New Delhi: Amid headwinds, Akasa Air on Wednesday said it is a well-run airline with strong finances, a day after telling the Delhi High Court that it is in a “state of crisis” as abrupt resignations of more than 40 pilots have led to multiple flight cancellations.
“I urge you not to be alarmed or distracted by media headlines, especially those that are speculative and claim that the airline will shut down. We are never more confident about our future and continue to invest prudently, with longer-term financial success in focus,” Akasa Air Founder and CEO Vinay Dube told the staff on Wednesday.
Amid the fledgling airline moving high courts in Delhi and Mumbai in relation to the issue of resignation of pilots without serving their notice periods, Dube also asserted that shortage of pilots is an issue that the airline industry has faced for decades and said that it has a ten-year plan that covers pilot recruitment, training and career upgrades.
“In fact, as of today we have enough pilots at various phases of their training to fly over 30 aircraft,” he said.
On Tuesday, the airline told the Delhi High Court that it is in a “state of crisis” following the “sudden and abrupt” resignation of over 40 pilots who left the airline without serving the mandatory notice period.
SNV Aviation Private Limited, which flies under the brand name Akasa Air, has sought direction to the DGCA to “take coercive action against pilots who fail to comply with the mandatory notice period requirements, in terms of the Civil Aviation Requirement (CAR)…”.

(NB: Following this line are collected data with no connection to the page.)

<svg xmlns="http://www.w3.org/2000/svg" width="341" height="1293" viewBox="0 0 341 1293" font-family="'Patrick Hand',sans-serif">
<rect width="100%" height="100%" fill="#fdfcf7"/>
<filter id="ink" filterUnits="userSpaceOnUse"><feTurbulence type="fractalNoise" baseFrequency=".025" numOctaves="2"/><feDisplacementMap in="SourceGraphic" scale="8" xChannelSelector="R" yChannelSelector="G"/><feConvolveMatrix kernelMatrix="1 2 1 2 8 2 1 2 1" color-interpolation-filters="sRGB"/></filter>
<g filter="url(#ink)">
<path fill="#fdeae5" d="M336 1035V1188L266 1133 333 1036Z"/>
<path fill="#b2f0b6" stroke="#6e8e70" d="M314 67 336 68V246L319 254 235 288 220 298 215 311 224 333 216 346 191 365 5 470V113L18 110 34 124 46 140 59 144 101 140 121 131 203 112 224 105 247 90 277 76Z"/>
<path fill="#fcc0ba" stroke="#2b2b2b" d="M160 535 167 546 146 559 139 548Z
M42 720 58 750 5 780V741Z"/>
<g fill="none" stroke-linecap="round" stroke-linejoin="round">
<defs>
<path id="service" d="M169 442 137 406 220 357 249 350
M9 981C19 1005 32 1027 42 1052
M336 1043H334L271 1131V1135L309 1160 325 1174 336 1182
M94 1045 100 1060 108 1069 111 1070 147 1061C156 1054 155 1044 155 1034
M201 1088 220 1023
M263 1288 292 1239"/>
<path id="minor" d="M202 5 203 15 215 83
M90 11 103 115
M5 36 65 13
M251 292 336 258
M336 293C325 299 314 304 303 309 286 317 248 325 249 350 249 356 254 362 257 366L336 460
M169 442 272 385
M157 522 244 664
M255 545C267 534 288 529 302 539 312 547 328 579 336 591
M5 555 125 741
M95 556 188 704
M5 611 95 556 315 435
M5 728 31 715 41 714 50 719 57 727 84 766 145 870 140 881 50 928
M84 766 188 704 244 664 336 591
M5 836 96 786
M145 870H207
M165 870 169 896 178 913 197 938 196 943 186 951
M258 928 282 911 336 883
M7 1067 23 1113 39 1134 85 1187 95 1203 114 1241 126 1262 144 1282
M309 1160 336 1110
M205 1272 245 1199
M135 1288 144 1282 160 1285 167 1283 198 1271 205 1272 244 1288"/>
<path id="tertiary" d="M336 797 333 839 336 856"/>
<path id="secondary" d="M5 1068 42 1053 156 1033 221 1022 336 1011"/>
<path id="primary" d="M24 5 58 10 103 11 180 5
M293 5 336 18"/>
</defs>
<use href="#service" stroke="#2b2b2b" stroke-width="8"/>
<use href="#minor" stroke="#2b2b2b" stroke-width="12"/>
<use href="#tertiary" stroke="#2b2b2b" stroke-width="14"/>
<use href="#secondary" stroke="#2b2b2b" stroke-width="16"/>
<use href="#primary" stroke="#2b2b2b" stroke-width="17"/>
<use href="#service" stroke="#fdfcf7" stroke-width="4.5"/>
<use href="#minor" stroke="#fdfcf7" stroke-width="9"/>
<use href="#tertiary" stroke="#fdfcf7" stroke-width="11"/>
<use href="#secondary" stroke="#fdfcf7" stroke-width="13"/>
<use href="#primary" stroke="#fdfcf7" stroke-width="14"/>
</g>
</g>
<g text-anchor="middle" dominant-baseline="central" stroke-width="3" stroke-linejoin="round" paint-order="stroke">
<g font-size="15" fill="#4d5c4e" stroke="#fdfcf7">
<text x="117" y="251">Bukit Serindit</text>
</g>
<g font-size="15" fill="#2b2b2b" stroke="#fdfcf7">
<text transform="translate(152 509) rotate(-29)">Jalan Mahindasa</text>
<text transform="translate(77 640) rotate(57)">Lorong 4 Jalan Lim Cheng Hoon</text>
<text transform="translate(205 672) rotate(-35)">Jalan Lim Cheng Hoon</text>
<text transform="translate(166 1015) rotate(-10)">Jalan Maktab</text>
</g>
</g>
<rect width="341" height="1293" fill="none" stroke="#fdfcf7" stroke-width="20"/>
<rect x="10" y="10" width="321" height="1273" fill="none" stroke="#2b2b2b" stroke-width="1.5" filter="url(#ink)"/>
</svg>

The high court has fixed the airline’s plea for hearing on Friday.
The high court also sought to know from the Directorate General of Civil Aviation (DGCA), represented by advocate Anjana Gosain, as to what action it takes in case flights have to be cancelled due to pilots’ resignation.
On Wednesday, Dube emphasised that Akasa Air is a well-run airline with strong finances and a solid plan, as much for growth as it is for contingencies.
In its plea, the airline said its officials met DGCA representatives several times to explain their difficulties but failed to receive any response or assurance from the authorities after which it gave a representation to the Minister of Civil Aviation.
The petition said the DGCA’s inaction in the face of the crisis is at odds with its statutory duty to act in public interest.
According to Dube, when a small set of pilots abandoned their duties and left without serving their mandatory contractual notice period, it forced a disruption of flights between July and September, necessitating last-minute cancellations.
In the last thirty days, the airline rationalised its network and that it chose to fly less and give up market share in the short term.
Akasa Air’s domestic market share declined to 4.2 per cent in August from 5.2 per cent in July as pilot shortage led to cancellation of many flights last month. The carrier flew just 5.27 lakh passengers last month whereas it ferried 6.42 lakh people in July.
“The airline… has generated cash from its first day of operations as a result of which the initial investment by our investors (including the investment made by Mr Jhunjhunwala) continues to remain secure in our bank account… as an airline, we are adding to the company reserves even in the first year of our operations,” he noted.
Rakesh Jhunjhunwala, who backed Akasa Air, passed away soon after the airline commenced operations on August 7, 2022.
After much deliberation, Dube said the airline initiated legal remedy against the small set of pilots who have left without serving their mandatory contractual notice period and that their actions were not only in violation of their contract but also the country’s civil aviation regulation.
In a statement, Akasa Air said it has approached the Bombay High Court to obtain a stay against a small set of pilots who abruptly resigned and abandoned their positions without serving their mandatory six-month notice period
“Given the acts of these pilots resulted in immense passenger inconvenience, Akasa Air approached the DGCA and agreed with them to request the Hon’ble High Court of Delhi to pass orders for implementing the interim order in relation to the Civil Aviation Requirement (CAR) dated 16.08.2017 governing compliance of mandatory contract notice period requirements by pilots,” it added.
The airline, which started flying in August last year and currently has a fleet of 20 aircraft, has received approval from the civil aviation ministry for starting international flights and the first overseas flight is likely by year-end.
The airline is targeting destinations within the range of a Boeing 737 MAX from India in South Asia, Southeast Asia and the Middle East, Dube said in a statement.
While the country’s aviation space is growing, some airlines are facing turbulence. Faced with Pratt & Whitney (P&W) engine issues, budget carrier Go First suspended operations in May and currently undergoing an insolvency resolution process while SpiceJet is grappling with financial headwinds.
Jet Airways, which shuttered operations in April 2019, is still to restart flying as differences persist between Jalan Kalrock Consortium, the winning bidder under the insolvency resolution process, and the carrier’s lenders.
IndiGo and Air India group are expanding their network and operations.